→ **PROBLEM STATEMENT**: Copy out every one of the following rows word for word, without changing anything.

→ **TASK MATERIAL**:

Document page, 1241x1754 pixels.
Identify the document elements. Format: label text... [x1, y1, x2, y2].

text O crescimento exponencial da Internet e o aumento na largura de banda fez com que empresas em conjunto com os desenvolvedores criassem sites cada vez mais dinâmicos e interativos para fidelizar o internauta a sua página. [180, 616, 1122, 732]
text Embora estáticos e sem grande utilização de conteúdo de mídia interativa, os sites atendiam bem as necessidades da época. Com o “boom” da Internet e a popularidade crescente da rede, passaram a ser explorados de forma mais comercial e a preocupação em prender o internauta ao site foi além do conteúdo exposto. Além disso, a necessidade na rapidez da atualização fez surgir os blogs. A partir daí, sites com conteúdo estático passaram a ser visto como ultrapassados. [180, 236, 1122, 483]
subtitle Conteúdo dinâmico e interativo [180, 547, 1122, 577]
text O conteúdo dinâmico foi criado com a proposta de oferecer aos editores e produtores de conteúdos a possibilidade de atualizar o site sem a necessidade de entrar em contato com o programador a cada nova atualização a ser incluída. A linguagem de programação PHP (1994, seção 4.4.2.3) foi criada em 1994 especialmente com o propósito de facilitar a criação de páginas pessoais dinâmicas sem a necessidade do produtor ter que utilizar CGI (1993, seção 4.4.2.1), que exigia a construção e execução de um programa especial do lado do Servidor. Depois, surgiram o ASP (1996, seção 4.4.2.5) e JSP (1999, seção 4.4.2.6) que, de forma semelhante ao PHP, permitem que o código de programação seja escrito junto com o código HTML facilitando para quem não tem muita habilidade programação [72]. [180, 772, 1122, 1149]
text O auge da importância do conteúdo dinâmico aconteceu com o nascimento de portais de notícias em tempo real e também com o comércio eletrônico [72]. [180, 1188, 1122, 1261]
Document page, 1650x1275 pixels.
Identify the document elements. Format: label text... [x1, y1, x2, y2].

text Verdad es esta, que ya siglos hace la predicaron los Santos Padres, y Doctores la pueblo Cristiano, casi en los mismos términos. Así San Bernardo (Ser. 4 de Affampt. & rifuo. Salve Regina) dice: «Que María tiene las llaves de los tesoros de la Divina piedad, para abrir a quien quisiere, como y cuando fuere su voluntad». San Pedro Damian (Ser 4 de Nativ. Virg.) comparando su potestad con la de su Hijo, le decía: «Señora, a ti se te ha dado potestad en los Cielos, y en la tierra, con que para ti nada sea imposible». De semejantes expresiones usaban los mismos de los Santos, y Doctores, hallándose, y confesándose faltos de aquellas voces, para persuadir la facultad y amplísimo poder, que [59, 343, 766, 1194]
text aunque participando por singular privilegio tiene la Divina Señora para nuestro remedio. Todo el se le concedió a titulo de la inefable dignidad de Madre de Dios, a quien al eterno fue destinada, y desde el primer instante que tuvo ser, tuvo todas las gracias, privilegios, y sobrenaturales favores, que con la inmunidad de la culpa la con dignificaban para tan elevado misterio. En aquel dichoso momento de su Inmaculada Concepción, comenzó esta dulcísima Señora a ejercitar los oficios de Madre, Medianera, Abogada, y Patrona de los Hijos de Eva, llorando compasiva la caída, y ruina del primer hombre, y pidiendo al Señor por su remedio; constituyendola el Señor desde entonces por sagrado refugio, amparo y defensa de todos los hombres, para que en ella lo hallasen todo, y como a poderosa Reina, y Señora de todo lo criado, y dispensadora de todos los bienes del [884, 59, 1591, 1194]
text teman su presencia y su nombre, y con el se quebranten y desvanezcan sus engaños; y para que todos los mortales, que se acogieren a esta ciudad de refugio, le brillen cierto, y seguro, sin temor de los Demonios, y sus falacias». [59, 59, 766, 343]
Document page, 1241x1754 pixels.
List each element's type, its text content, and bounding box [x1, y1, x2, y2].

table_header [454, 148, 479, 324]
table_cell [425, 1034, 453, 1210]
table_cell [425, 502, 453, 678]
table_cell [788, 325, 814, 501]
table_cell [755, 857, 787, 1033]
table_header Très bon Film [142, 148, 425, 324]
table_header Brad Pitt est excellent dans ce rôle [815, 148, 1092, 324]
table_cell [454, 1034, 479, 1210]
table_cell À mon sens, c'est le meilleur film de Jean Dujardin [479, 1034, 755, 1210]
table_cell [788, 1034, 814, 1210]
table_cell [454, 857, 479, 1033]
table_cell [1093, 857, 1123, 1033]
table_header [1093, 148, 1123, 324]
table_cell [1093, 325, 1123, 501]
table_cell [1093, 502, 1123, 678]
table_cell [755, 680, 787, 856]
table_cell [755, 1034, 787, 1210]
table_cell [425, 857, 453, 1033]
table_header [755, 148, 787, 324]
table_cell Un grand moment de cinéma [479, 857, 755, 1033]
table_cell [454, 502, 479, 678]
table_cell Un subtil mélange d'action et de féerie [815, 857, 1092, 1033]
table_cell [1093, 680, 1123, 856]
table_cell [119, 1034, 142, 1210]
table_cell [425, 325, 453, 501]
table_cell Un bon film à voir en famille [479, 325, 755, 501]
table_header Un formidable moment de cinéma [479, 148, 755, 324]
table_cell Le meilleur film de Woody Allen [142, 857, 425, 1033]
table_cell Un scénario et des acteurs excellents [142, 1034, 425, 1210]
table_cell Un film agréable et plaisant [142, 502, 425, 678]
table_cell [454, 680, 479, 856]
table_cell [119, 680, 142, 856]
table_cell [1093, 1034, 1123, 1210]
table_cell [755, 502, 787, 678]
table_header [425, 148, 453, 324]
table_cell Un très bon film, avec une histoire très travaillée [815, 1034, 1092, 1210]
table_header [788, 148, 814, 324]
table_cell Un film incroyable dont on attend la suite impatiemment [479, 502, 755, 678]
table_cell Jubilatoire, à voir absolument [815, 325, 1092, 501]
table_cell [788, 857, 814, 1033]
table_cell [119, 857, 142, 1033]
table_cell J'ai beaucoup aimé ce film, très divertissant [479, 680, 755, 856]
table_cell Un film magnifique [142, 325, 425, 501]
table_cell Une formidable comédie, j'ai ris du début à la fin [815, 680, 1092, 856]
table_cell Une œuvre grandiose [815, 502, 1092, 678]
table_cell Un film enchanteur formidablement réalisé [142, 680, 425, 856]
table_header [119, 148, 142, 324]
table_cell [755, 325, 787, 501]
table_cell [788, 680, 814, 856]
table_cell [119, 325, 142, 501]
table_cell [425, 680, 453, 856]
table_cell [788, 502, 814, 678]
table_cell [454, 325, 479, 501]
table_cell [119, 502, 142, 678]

→ **EXERCISE OUTPUT**:
Document page, 1241x1754 pixels.
Identify the document elements. Format: label text... [x1, y1, x2, y2].

text O crescimento exponencial da Internet e o aumento na largura de banda fez com que empresas em conjunto com os desenvolvedores criassem sites cada vez mais dinâmicos e interativos para fidelizar o internauta a sua página. [180, 616, 1122, 732]
text Embora estáticos e sem grande utilização de conteúdo de mídia interativa, os sites atendiam bem as necessidades da época. Com o “boom” da Internet e a popularidade crescente da rede, passaram a ser explorados de forma mais comercial e a preocupação em prender o internauta ao site foi além do conteúdo exposto. Além disso, a necessidade na rapidez da atualização fez surgir os blogs. A partir daí, sites com conteúdo estático passaram a ser visto como ultrapassados. [180, 236, 1122, 483]
subtitle Conteúdo dinâmico e interativo [180, 547, 1122, 577]
text O conteúdo dinâmico foi criado com a proposta de oferecer aos editores e produtores de conteúdos a possibilidade de atualizar o site sem a necessidade de entrar em contato com o programador a cada nova atualização a ser incluída. A linguagem de programação PHP (1994, seção 4.4.2.3) foi criada em 1994 especialmente com o propósito de facilitar a criação de páginas pessoais dinâmicas sem a necessidade do produtor ter que utilizar CGI (1993, seção 4.4.2.1), que exigia a construção e execução de um programa especial do lado do Servidor. Depois, surgiram o ASP (1996, seção 4.4.2.5) e JSP (1999, seção 4.4.2.6) que, de forma semelhante ao PHP, permitem que o código de programação seja escrito junto com o código HTML facilitando para quem não tem muita habilidade programação [72]. [180, 772, 1122, 1149]
text O auge da importância do conteúdo dinâmico aconteceu com o nascimento de portais de notícias em tempo real e também com o comércio eletrônico [72]. [180, 1188, 1122, 1261]
Document page, 1650x1275 pixels.
Identify the document elements. Format: label text... [x1, y1, x2, y2].

text Verdad es esta, que ya siglos hace la predicaron los Santos Padres, y Doctores la pueblo Cristiano, casi en los mismos términos. Así San Bernardo (Ser. 4 de Affampt. & rifuo. Salve Regina) dice: «Que María tiene las llaves de los tesoros de la Divina piedad, para abrir a quien quisiere, como y cuando fuere su voluntad». San Pedro Damian (Ser 4 de Nativ. Virg.) comparando su potestad con la de su Hijo, le decía: «Señora, a ti se te ha dado potestad en los Cielos, y en la tierra, con que para ti nada sea imposible». De semejantes expresiones usaban los mismos de los Santos, y Doctores, hallándose, y confesándose faltos de aquellas voces, para persuadir la facultad y amplísimo poder, que [59, 343, 766, 1194]
text aunque participando por singular privilegio tiene la Divina Señora para nuestro remedio. Todo el se le concedió a titulo de la inefable dignidad de Madre de Dios, a quien al eterno fue destinada, y desde el primer instante que tuvo ser, tuvo todas las gracias, privilegios, y sobrenaturales favores, que con la inmunidad de la culpa la con dignificaban para tan elevado misterio. En aquel dichoso momento de su Inmaculada Concepción, comenzó esta dulcísima Señora a ejercitar los oficios de Madre, Medianera, Abogada, y Patrona de los Hijos de Eva, llorando compasiva la caída, y ruina del primer hombre, y pidiendo al Señor por su remedio; constituyendola el Señor desde entonces por sagrado refugio, amparo y defensa de todos los hombres, para que en ella lo hallasen todo, y como a poderosa Reina, y Señora de todo lo criado, y dispensadora de todos los bienes del [884, 59, 1591, 1194]
text teman su presencia y su nombre, y con el se quebranten y desvanezcan sus engaños; y para que todos los mortales, que se acogieren a esta ciudad de refugio, le brillen cierto, y seguro, sin temor de los Demonios, y sus falacias». [59, 59, 766, 343]
Document page, 1241x1754 pixels.
List each element's type, its text content, and bounding box [x1, y1, x2, y2].

table_header [454, 148, 479, 324]
table_cell [425, 1034, 453, 1210]
table_cell [425, 502, 453, 678]
table_cell [788, 325, 814, 501]
table_cell [755, 857, 787, 1033]
table_header Très bon Film [142, 148, 425, 324]
table_header Brad Pitt est excellent dans ce rôle [815, 148, 1092, 324]
table_cell [454, 1034, 479, 1210]
table_cell À mon sens, c'est le meilleur film de Jean Dujardin [479, 1034, 755, 1210]
table_cell [788, 1034, 814, 1210]
table_cell [454, 857, 479, 1033]
table_cell [1093, 857, 1123, 1033]
table_header [1093, 148, 1123, 324]
table_cell [1093, 325, 1123, 501]
table_cell [1093, 502, 1123, 678]
table_cell [755, 680, 787, 856]
table_cell [755, 1034, 787, 1210]
table_cell [425, 857, 453, 1033]
table_header [755, 148, 787, 324]
table_cell Un grand moment de cinéma [479, 857, 755, 1033]
table_cell [454, 502, 479, 678]
table_cell Un subtil mélange d'action et de féerie [815, 857, 1092, 1033]
table_cell [1093, 680, 1123, 856]
table_cell [119, 1034, 142, 1210]
table_cell [425, 325, 453, 501]
table_cell Un bon film à voir en famille [479, 325, 755, 501]
table_header Un formidable moment de cinéma [479, 148, 755, 324]
table_cell Le meilleur film de Woody Allen [142, 857, 425, 1033]
table_cell Un scénario et des acteurs excellents [142, 1034, 425, 1210]
table_cell Un film agréable et plaisant [142, 502, 425, 678]
table_cell [454, 680, 479, 856]
table_cell [119, 680, 142, 856]
table_cell [1093, 1034, 1123, 1210]
table_cell [755, 502, 787, 678]
table_header [425, 148, 453, 324]
table_cell Un très bon film, avec une histoire très travaillée [815, 1034, 1092, 1210]
table_header [788, 148, 814, 324]
table_cell Un film incroyable dont on attend la suite impatiemment [479, 502, 755, 678]
table_cell Jubilatoire, à voir absolument [815, 325, 1092, 501]
table_cell [788, 857, 814, 1033]
table_cell [119, 857, 142, 1033]
table_cell J'ai beaucoup aimé ce film, très divertissant [479, 680, 755, 856]
table_cell Un film magnifique [142, 325, 425, 501]
table_cell Une formidable comédie, j'ai ris du début à la fin [815, 680, 1092, 856]
table_cell Une œuvre grandiose [815, 502, 1092, 678]
table_cell Un film enchanteur formidablement réalisé [142, 680, 425, 856]
table_header [119, 148, 142, 324]
table_cell [755, 325, 787, 501]
table_cell [788, 680, 814, 856]
table_cell [119, 325, 142, 501]
table_cell [425, 680, 453, 856]
table_cell [788, 502, 814, 678]
table_cell [454, 325, 479, 501]
table_cell [119, 502, 142, 678]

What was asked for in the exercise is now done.